At the Seabird and Delegate intersection, Wanda Hebel, after being warned of the impending tornado by her mother-in-law, Betty Hebel, was headed to the Ridgeway clubhouse for shelter, when she saw the storm heading her way. She pulled into her driveway close to her home. The force of the storm shook and moved her car, but chose not to destroy anything but Wanda’s composure and nerves.

Across the street, the storm slammed a PODS storage unit that had been in Russ and Maggie Dentinne’s driveway into the parked motor home that serves as their temporary home while a new manufactured home is being installed.

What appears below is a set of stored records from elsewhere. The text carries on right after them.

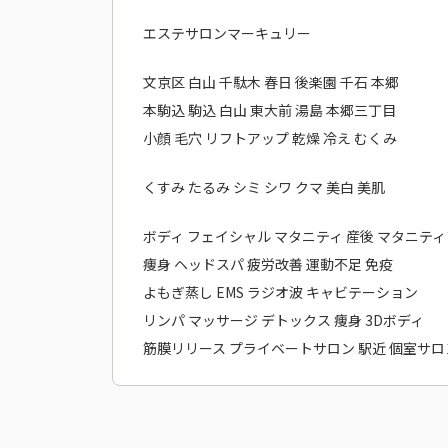
エステサロンマーキュリー
文京区 白山 千駄木 春日 後楽園 千石 本郷
本駒込 駒込 白山 東大前 湯島 本郷三丁目
小顔 毛穴 リフトアップ 乾燥 冷え むくみ
くすみ たるみ シミ シワ クマ 美白 美肌
ボディ フェイシャル マタニティ 産後 マタニテ
痩身 ヘッドスパ 疲労改善 運動不足 免疫
よもぎ蒸し EMS ラジオ波 キャビテーション
リンパ マッサージ デトックス 痩身 3Dボディ
筋膜リリース プライベートサロン 駅近 個室サロ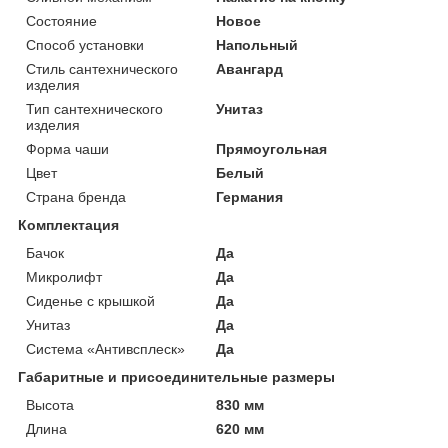
Состояние
Новое
Способ установки
Напольный
Стиль сантехнического
Авангард
изделия
Тип сантехнического
Унитаз
изделия
Форма чаши
Прямоугольная
Цвет
Белый
Страна бренда
Германия
Комплектация
Бачок
Да
Микролифт
Да
Сиденье с крышкой
Да
Унитаз
Да
Система «Антивсплеск»
Да
Габаритные и присоединительные размеры
Высота
830 мм
Длина
620 мм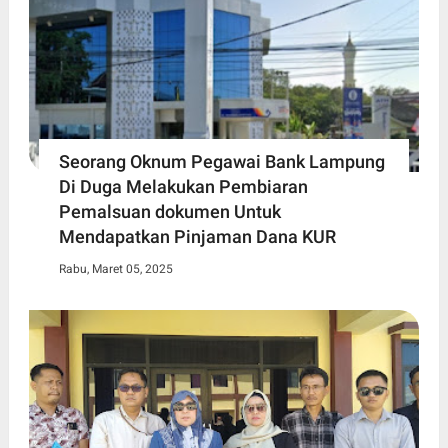
Seorang Oknum Pegawai Bank Lampung
Di Duga Melakukan Pembiaran
Pemalsuan dokumen Untuk
Mendapatkan Pinjaman Dana KUR
Rabu, Maret 05, 2025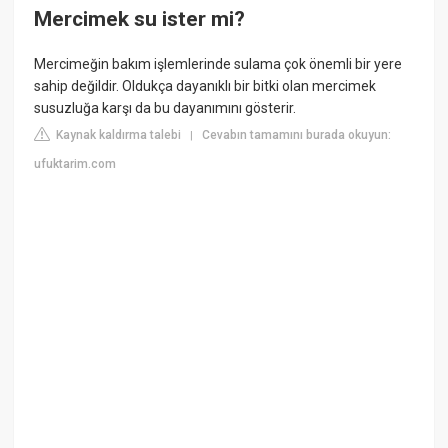
Mercimek su ister mi?
Mercimeğin bakım işlemlerinde sulama çok önemli bir yere
sahip değildir. Oldukça dayanıklı bir bitki olan mercimek
susuzluğa karşı da bu dayanımını gösterir.
Kaynak kaldırma talebi
Cevabın tamamını burada okuyun:
|
ufuktarim.com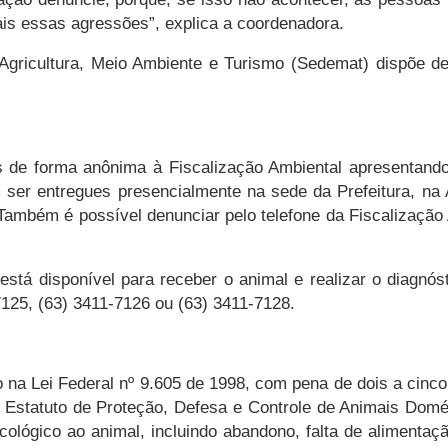
ais essas agressões”, explica a coordenadora.
gricultura, Meio Ambiente e Turismo (Sedemat) dispõe de
 de forma anônima à Fiscalização Ambiental apresentando
er entregues presencialmente na sede da Prefeitura, na 
 Também é possível denunciar pelo telefone da Fiscalização 
stá disponível para receber o animal e realizar o diagnós
125, (63) 3411-7126 ou (63) 3411-7128.
 na Lei Federal nº 9.605 de 1998, com pena de dois a cinco
i o Estatuto de Proteção, Defesa e Controle de Animais Dom
cológico ao animal, incluindo abandono, falta de aliment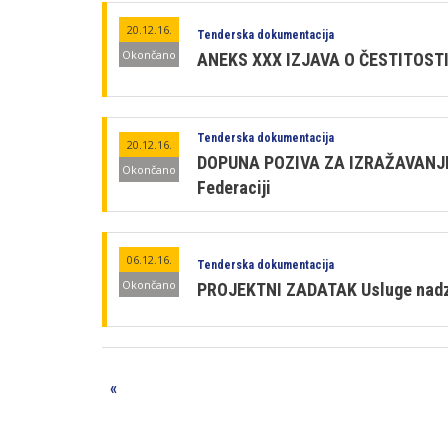
20.12.16.
Tenderska dokumentacija
Okončano
ANEKS XXX IZJAVA O ČESTITOSTI Z
Tenderska dokumentacija
20.12.16.
DOPUNA POZIVA ZA IZRAŽAVANJE IN
Okončano
Federaciji
06.12.16.
Tenderska dokumentacija
Okončano
PROJEKTNI ZADATAK Usluge nadzor
«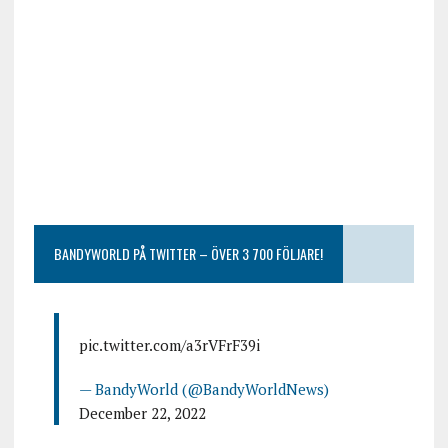
BANDYWORLD PÅ TWITTER – ÖVER 3 700 FÖLJARE!
pic.twitter.com/a3rVFrF39i
— BandyWorld (@BandyWorldNews)
December 22, 2022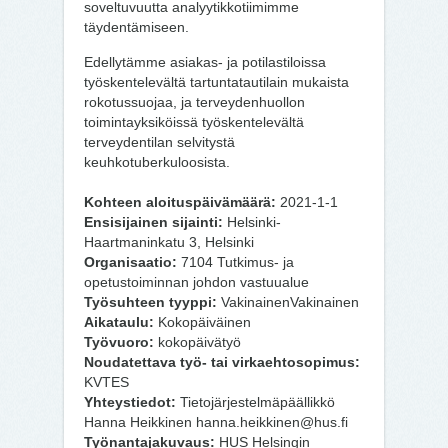
soveltuvuutta analyytikkotiimimme
täydentämiseen.
Edellytämme asiakas- ja potilastiloissa
työskentelevältä tartuntatautilain mukaista
rokotussuojaa, ja terveydenhuollon
toimintayksiköissä työskentelevältä
terveydentilan selvitystä
keuhkotuberkuloosista.
Kohteen aloituspäivämäärä:
2021-1-1
Ensisijainen sijainti:
Helsinki-
Haartmaninkatu 3, Helsinki
Organisaatio:
7104 Tutkimus- ja
opetustoiminnan johdon vastuualue
Työsuhteen tyyppi:
VakinainenVakinainen
Aikataulu:
Kokopäiväinen
Työvuoro:
kokopäivätyö
Noudatettava työ- tai virkaehtosopimus:
KVTES
Yhteystiedot:
Tietojärjestelmäpäällikkö
Hanna Heikkinen hanna.heikkinen@hus.fi
Työnantajakuvaus:
HUS Helsingin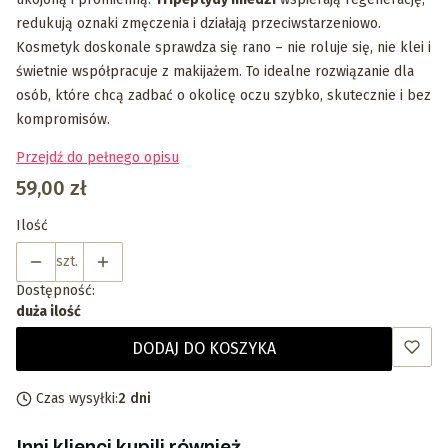
redukują oznaki zmęczenia i działają przeciwstarzeniowo.
Kosmetyk doskonale sprawdza się rano – nie roluje się, nie klei i
świetnie współpracuje z makijażem. To idealne rozwiązanie dla
osób, które chcą zadbać o okolicę oczu szybko, skutecznie i bez
kompromisów.
Przejdź do pełnego opisu
Cena
59,00 zł
Ilość
szt.
Dostępność:
duża ilość
DODAJ DO KOSZYKA
Czas wysyłki:
2 dni
Inni klienci kupili również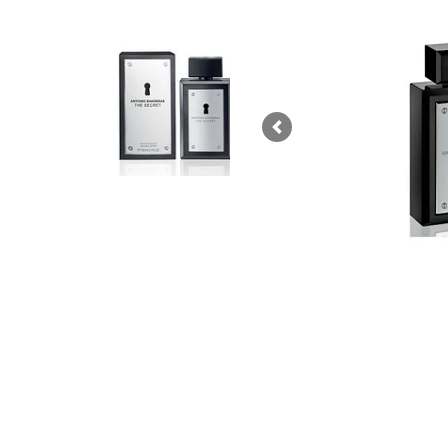
Previous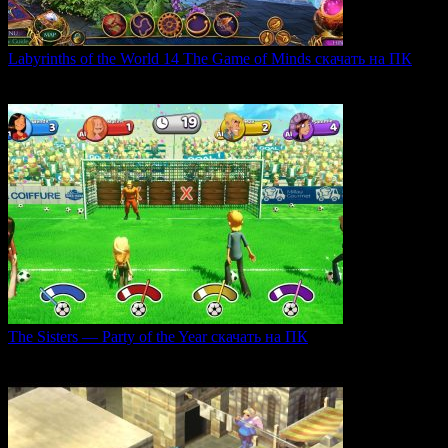
Labyrinths of the World 14 The Game of Minds скачать на ПК
В продолжении серии Labyrinths of the World нас ждет
0
36
The Sisters — Party of the Year скачать на ПК
Игра The Sisters — Party of the Year погружает
0
33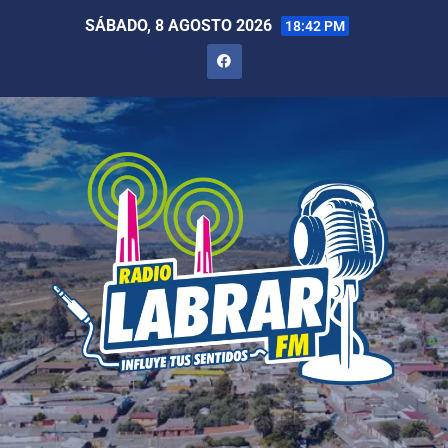
SÁBADO, 8 AGOSTO 2026
18:42 PM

Damage to the R.V. could not be determined until the storage unit was moved, but a mirror on the nearby parked car was destroyed.

The storm continued on its path of havoc, traveling through Ridgeway where it ripped the entire carport from a house on Bluebird Circle scattering it into the open area between Bluebird and Swan streets.

Once onto Swan Avenue, the storm trashed a few more carports, ripped off some trim, peeled up a few roof sections and then moved through to Eagle where it scattered more sections of houses torn loose as it moved on its way.

The storm had the potential to do much more damage—both property and human—yet there were no reports of personal injury and very little major property damage was reported.

The Martin County Fire Rescue Department responded quickly and efficiently. They reported damage to 46 homes and six cars. Neighbors helped to clear the debris, checked on friends and adjacent property and comforted each other in the knowledge that this could have been so much worse.
WPTV was on the scene reporting from Ridgewood Mobile Home Park, where ever that is.